Monday, December 28, 2015

Kaggle Titanic tutorial on www.dataquest.io

Today I started to do Kaggle Titanic tutorial on Dataquest. As usual, I decide to play with code and change some parameters in library functions. In 10 step they use Kfold method from sklearn.cross_validation library.
They use it in the example with Shuffle = False and this gives the result 78%. When I change parameter to Shuffle = True I received 100% and when I increased parameter n_folds to 4 I received 22% 
I understood that something is going wrong and actually this is quite scary because I made it on the small dataset, received obviously wrong results and can do nothing about that. So I decided to solve this problem.

Here is code from this part:

import numpy as np

# The predictions are in three separate numpy arrays.  Concatenate them into one.  
# We concatenate them on axis 0, as they only have one axis.
predictions = np.concatenate(predictions, axis=0)

# Map predictions to outcomes (only possible outcomes are 1 and 0)
predictions[predictions > .5] = 1
predictions[predictions <=.5] = 0
accuracy = sum(predictions[predictions == titanic["Survived"]]) / len(predictions)

I kill on this about 5 hours (
The trick was in this part

accuracy = sum(predictions[predictions == titanic["Survived"]]) / len(predictions)
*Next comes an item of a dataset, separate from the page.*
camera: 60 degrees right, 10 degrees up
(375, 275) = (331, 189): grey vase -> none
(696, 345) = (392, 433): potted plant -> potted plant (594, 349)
This code predictions == titanic["Survived"] return an array with True and False and when you pass this result to array predictions you receive values from 0 and 1 rows.
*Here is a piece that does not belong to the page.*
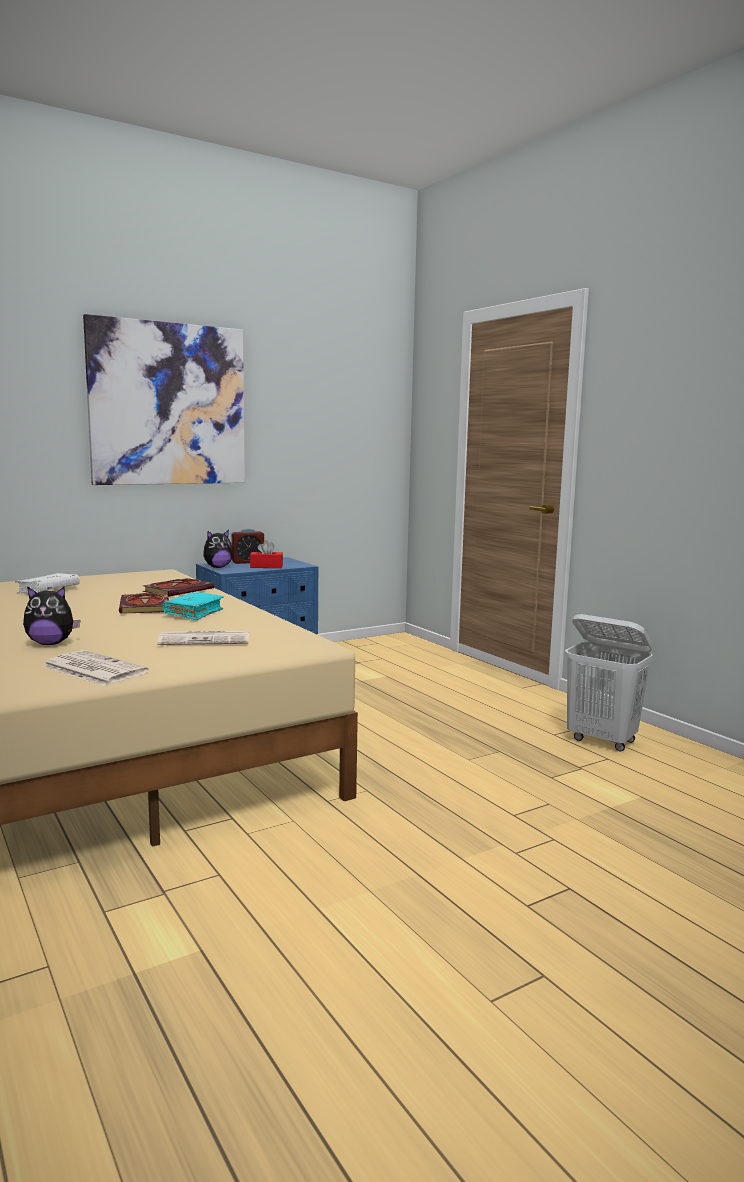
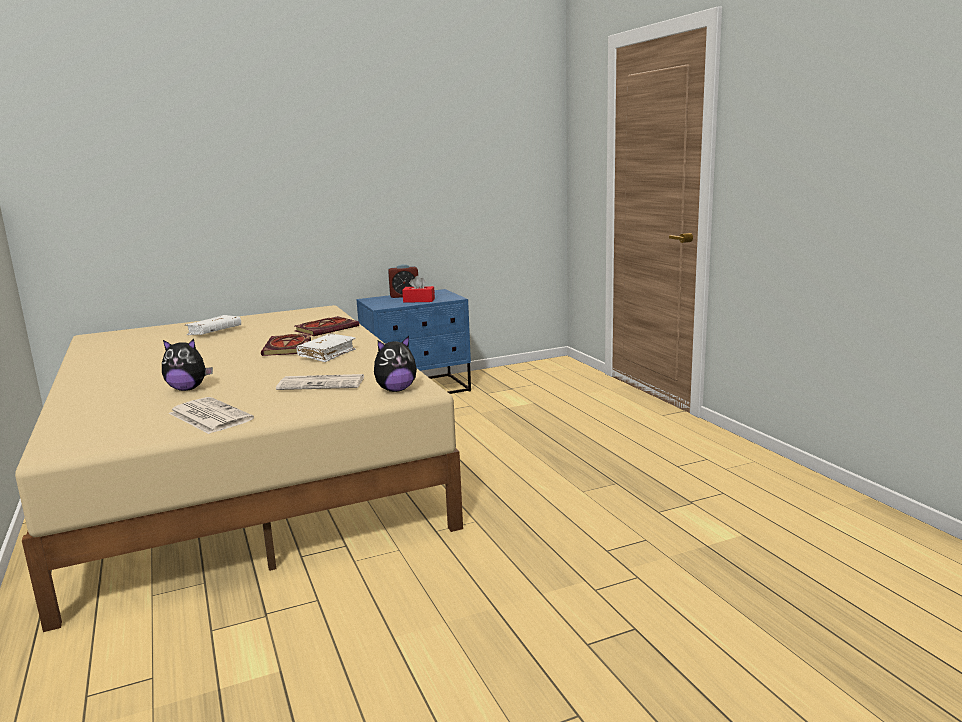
camera: 10 degrees right, 5 degrees up
(168, 404) = (322, 151): picture -> none
(194, 613) = (327, 354): turquoise book -> white book
(217, 567) = (373, 302): plush toy -> plush toy (395, 390)
(602, 741) = (724, 473): white laundry basket -> none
When you have unshuffled values it works well because in the first position you have Survived = 0 and on the second position you have Survived = 1. But when you made shuffling of values it sometimes leads to Survived = 1 on both positions and, as a result, you receive 100% successful predictions or you have inverted values and then you receive 22% successful predictions.   

Actually, we do not need this wrapper around predictions == titanic["Survived"] because it will be counted even if it boolean. So for correct work of this code we should write this last line of code as:
accuracy = sum(predictions == titanic["Survived"]) / len(predictions)

Tuesday, October 27, 2015

This is very cool course
but it has very detail description of data visualization and very sudden and quick plunge to machine learning. The usual thing for a lot of courses: a slow and very detail explanation of simple things and then a sudden switch to speed and quite superficial explanation of hard topics. 

Maybe it's just because of my lack of math knowledge. Today I gave up and start to listen to statistics lessons of Brandon Foltz and in the middle of his lecture start to seek information about logarithms. 
This is really scary when I saw all this mountain of information and tons of lectures on the Khan.  I know that I shouldn't look too far and compare myself with other people, but this is very difficult to do. There is always some bad thoughts about the reality of my desire to work in machine learning sphere: Am I not too old for this?  Does my lack of math ok for this domain? Is it possible to learn all high-school and undergraduate math in realistic terms?

I have tried to do "beginner" course of Machine Learning. Actually, I have tried it already two times. The first time was some years ago and I gave up after the first hour of lectures. This time was a little better. I did not give up till the fourth week, but after the third week, I realized that I made tasks but didn't understand completely that I did. It was painful after four weeks, but I decided to quit the course till the better understanding of basics of machine learning.
We live in the strange time. I meet some unknown topic and during some minutes I found an information and listen to explanations of professional in this topic. Too difficult: I can find slower explanations, too simple: look for more advanced lectures.

15 years ago if I wanted to learn something about logarithms there is no other way as to go to the shop and buy some book or go to the library. There was no guaranty that book will be cool or at least intelligible to me. Now in some seconds I found 10 different teachers that discuss this topic in different manners and I have an opportunity to choose the best teacher for me.  MIT grad, Duke professor give me the lectures for free and I even don't need to make notes because I can easily repeat these lectures at any time.

People who live now and tell that they have no money for education are just liars. There is only one possible excuse: when one can't decide what he want to learn.